> _Work request_: Reproduce the lines of the material below word for word, from the line containing "Based on the" up to and including the line containing "Answer: approximately 0°". Omit any pictures that fall within that span.

> _Material for the task_:
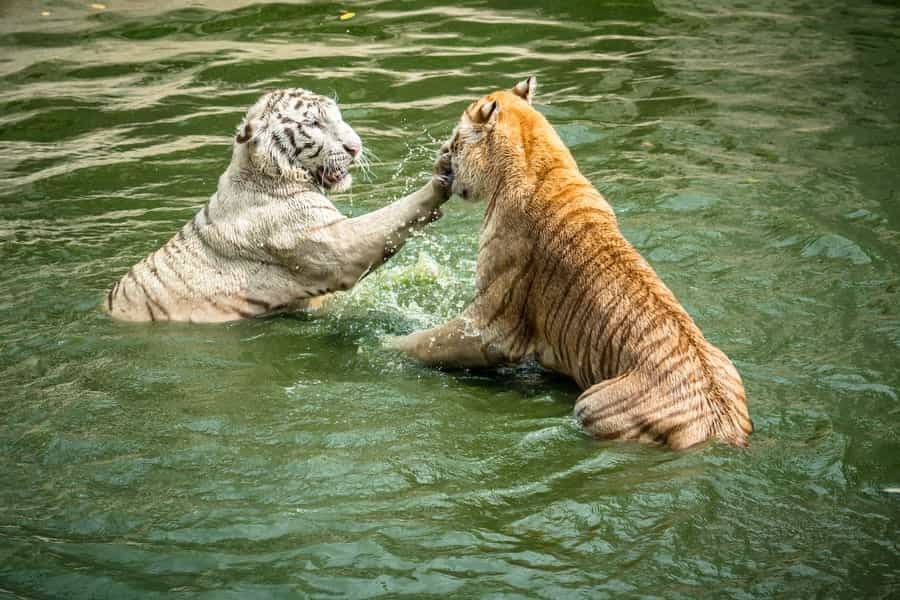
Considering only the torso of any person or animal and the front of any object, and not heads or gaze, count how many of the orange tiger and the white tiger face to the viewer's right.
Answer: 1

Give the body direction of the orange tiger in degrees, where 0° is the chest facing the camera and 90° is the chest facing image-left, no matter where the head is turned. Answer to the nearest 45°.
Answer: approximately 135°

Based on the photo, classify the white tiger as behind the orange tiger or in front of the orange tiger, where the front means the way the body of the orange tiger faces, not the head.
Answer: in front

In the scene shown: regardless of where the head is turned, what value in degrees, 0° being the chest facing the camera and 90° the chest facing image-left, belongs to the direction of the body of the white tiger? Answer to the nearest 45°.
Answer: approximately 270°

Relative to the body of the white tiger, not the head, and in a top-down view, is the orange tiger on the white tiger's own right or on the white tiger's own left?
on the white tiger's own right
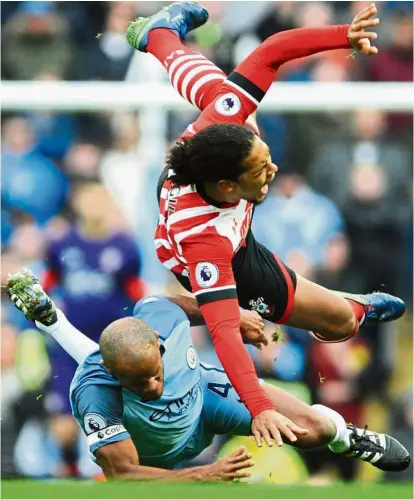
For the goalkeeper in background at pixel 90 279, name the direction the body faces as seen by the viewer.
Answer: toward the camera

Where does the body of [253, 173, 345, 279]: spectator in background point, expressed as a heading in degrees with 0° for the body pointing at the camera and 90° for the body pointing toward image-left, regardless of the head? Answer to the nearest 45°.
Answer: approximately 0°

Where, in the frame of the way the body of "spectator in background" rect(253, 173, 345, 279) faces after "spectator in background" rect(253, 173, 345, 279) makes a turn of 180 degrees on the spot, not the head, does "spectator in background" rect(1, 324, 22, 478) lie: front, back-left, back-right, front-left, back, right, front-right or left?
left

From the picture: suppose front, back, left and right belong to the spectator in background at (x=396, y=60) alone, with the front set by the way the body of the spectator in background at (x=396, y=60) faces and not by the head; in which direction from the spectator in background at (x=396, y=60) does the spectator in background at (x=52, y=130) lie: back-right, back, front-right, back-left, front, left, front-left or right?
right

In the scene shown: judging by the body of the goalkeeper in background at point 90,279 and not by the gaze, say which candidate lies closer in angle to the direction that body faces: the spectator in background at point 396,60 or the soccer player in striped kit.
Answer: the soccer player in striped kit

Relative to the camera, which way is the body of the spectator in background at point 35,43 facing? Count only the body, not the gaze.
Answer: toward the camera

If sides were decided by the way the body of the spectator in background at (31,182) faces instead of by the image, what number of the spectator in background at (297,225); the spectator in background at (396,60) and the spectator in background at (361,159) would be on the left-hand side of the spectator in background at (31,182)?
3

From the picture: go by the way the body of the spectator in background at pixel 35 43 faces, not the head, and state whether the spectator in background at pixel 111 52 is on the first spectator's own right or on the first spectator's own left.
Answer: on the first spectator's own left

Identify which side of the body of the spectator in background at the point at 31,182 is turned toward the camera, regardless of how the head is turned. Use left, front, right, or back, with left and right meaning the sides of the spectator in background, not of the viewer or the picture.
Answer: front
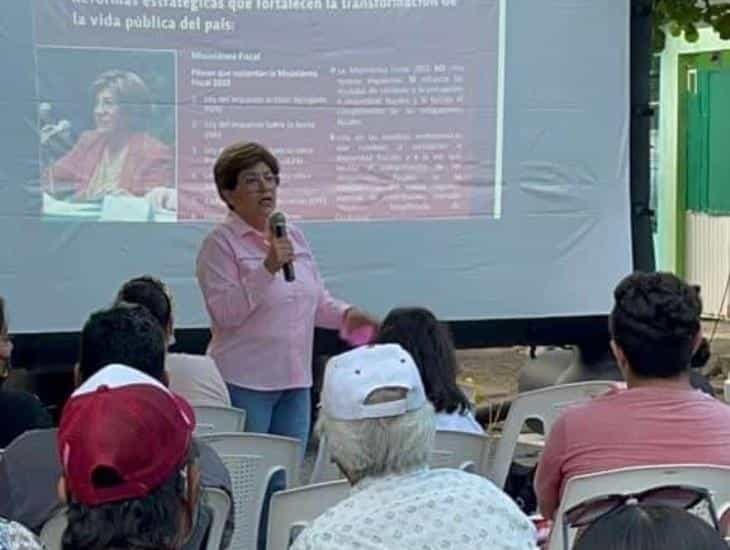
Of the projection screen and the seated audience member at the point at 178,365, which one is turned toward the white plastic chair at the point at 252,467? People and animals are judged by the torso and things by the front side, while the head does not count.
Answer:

> _Response area_:
Based on the photo, classify the white tiger as behind the orange tiger or in front of the orange tiger, where the front means the way the body of the orange tiger faces, not the head.
Answer: in front

In the scene shown: regardless of where the head is turned, what value in degrees, 0° being the chest facing the camera and 90° the chest facing image-left, belongs to the direction of the body of the white tiger? Answer to the nearest 45°.
Answer: approximately 270°

Relative to the body of the white tiger, not the head, and in a top-down view, is the orange tiger on the white tiger's own right or on the white tiger's own left?
on the white tiger's own right
For the goalkeeper in background at pixel 90 279, name the direction the body faces as seen by the viewer.
Answer: toward the camera

Where does the body of [253, 173, 345, 279]: spectator in background point, expressed as a heading in degrees with 0° for the body pointing at the camera and 90° for the body pointing toward image-left, regardless of the head? Answer to the nearest 45°.
Answer: approximately 0°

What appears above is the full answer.